How is recent economic growth affecting nursing compensation?
Nursing salary report 2018
Are you earning what you’re worth?
With business booming and the U.S. stock market surging to record levels, what effect if any is this having on nursing salaries?
Medscape recently completed its annual salary survey of nurses for 2017 and the news is good once again. U.S. nurses were invited to participate in a 10- to 15-minute online survey about their annual earnings.
According to the 10,523 nurses who responded, the average annual gross salaries (before taxes) for RNs and LPNs is on the rise.
The average earnings of full-time RNs and LPNs last year were $80,000 and $46,000, respectively, versus $78,000 for RNs and $43,000 for LPNs the year before.
Once again, the survey asked respondents to report total annual income and hourly rate of pay. This allows the many nurses who work part-time or per diem to compare their earnings with the findings of this survey.
Average hourly wages were the same for full-time and part-time/per-diem RNs ($37/hour), and for LPNs it was $22/hour.
Among RNs and LPNs, salaried nurses had higher gross incomes (5% higher for RNs and 16% higher for LPNs) than nurses paid by the hour.
Gender, work setting, and education
Among all respondents to this year's salary survey, only 9% of RNs and 8% of LPNs were men, yet male nurses reported higher annual salaries, on average, than women in every category. Men outearned women by $4,000 for RNs ($84,000 vs. $80,000) and $3,000 for LPNs ($49,000 vs. $46,000).
Differences in work characteristics between male and female RNs offer possible explanations for the wage gap. For example, more men work in healthcare settings that typically pay higher wages (i.e. hospital inpatient units, urban environments), and are also more likely to work overtime.
Overall, most survey respondents work in hospital inpatient care settings, accounting for 38% of RNs, which is actually down from 41% in 2016. Another 15% work in hospital-based ambulatory care clinics, with the remaining nurses divided among a broad array of community settings. Traditionally, nurses in acute care hospitals are paid the highest wages, whereas nurses in academic positions and non-hospital-based clinics are paid considerably less.
Only one ambulatory specialty -- occupational health -- reported annual wages that rivaled those of hospital inpatient nurses.
Geographically, RNs living in the West make the most ($103,000 annually), followed by the Northeast ($88,000) and Northwest ($85,000). Nurses who live in the North Central ($71,000) and the Southeast ($75,000) are at the bottom in compensation.
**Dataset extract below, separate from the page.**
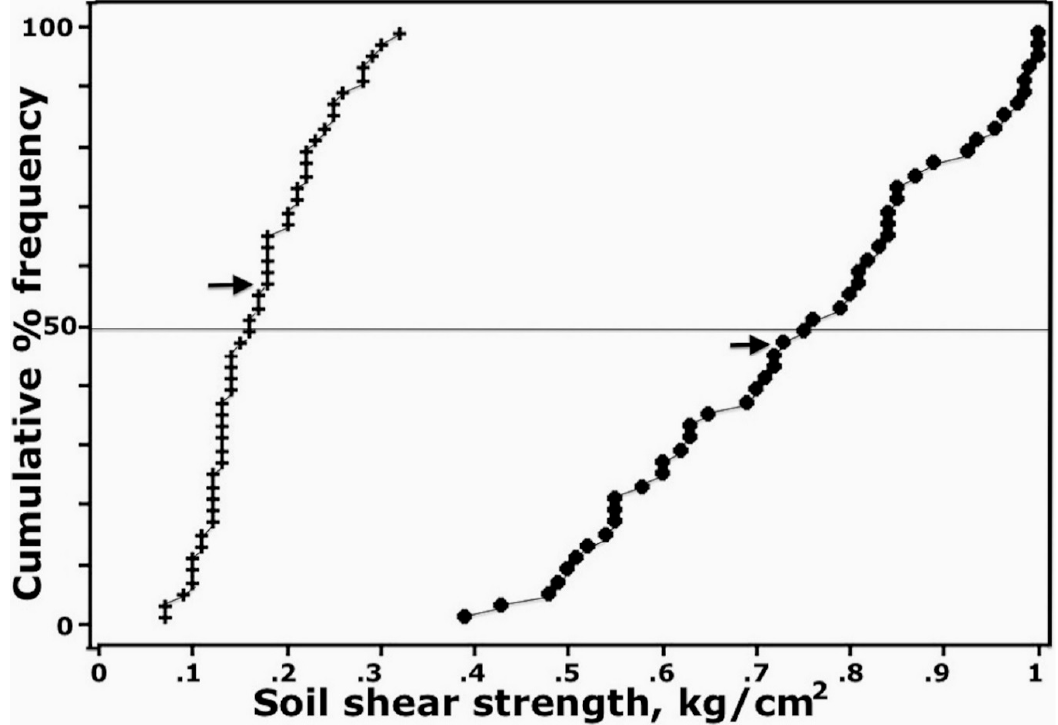
Figure 6. Cumulative-frequency distributions for surficial Torvane soil shear strength (kg/cm 2 ), on 50 pairs of samples. Key . Dark arrows indicate mean values. Line of dark dots on the right indicates measurements under LIs, below k ū paoa canopy; median: 0.750 kg/cm 2 , mean: 0.747 kg/cm 2 . Line of crossmarks on the left show readings on paired bare soils; median: 0.160 kg/cm 2 , mean: 0.172 kg/cm 2 .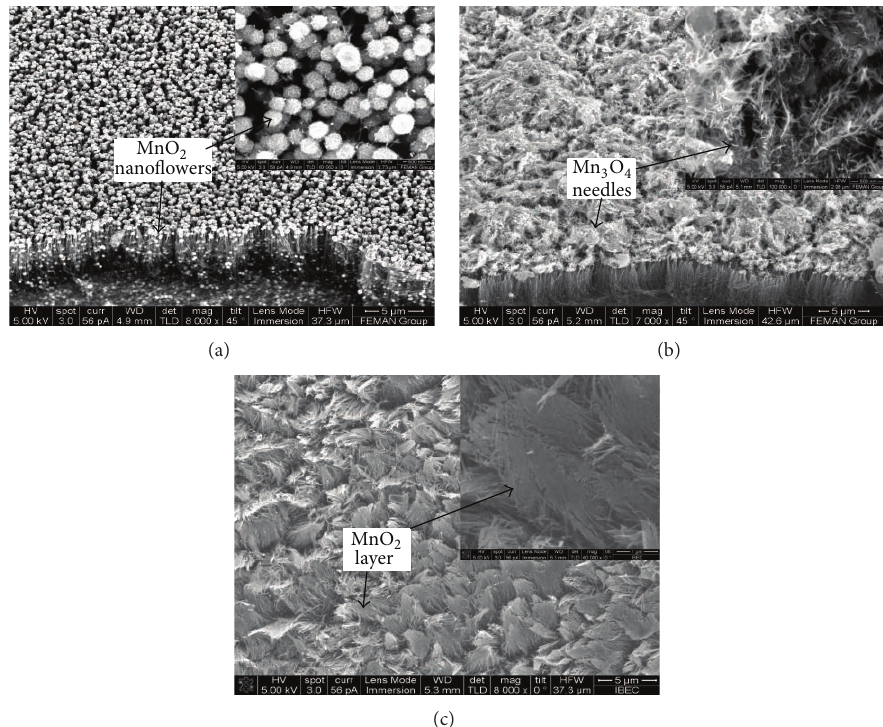
Figure 2: SEM images of wpCNTs/MnO 2 before electrochemical cycling (a), wpCNTs/MnO 2 after electrochemical cycling (0-1V) (b), and wpCNTs/MnO 2 after electrochemical cycling (0.1–0.8 V) (c). Inset graphs show top view of the CNTs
Naturally, a higher level of education brings a higher salary. For RNs and LPNs, earnings increase with education level. RNs with a doctoral degree make an average of $94,000, master's degree make $87,000, bachelor's degree make $80,000, all up from the last survey.
Certification & satisfaction
Certified RNs earned significantly more than noncertified nurses (an average of $7,000 or 9% more). Certified RNs can be rewarded with bonuses, salary differentials, or reimbursement for educational fees.
As expected, earnings of both RNs and LPNs rose with years of experience. This was true for both annual gross income and hourly pay. The average hourly rate for nurses in their first job was $24 for RNs and $18 for LPNs.
A new question on this year's survey addressed union membership (12% of RNs and 7% of LPNs belong). Among union nurses, annual wages were significantly higher for both RNs ($90,000 vs. $70,000) and LPNs ($50,000 vs. $45,000).
Among nurses who experienced an increase in annual income from the previous year, 77% of RNs and 67% of LPNs attributed this to a pay raise.
Across the board, more benefits were offered to RNs than to LPNs. Some of the benefits provided by employers to full-time nurses are paid time off (offered to 96% of RNs and 93% of LPNs) and health insurance (offered to 96% of RNs and 92% of LPNs).
RNs more often than LPNs receive benefits such as contributions to retirement accounts, education allowance/reimbursement, paid parental leave, professional liability coverage and professional society membership dues.
Did you get a raise last year? How does your salary and benefits package measure up to these findings?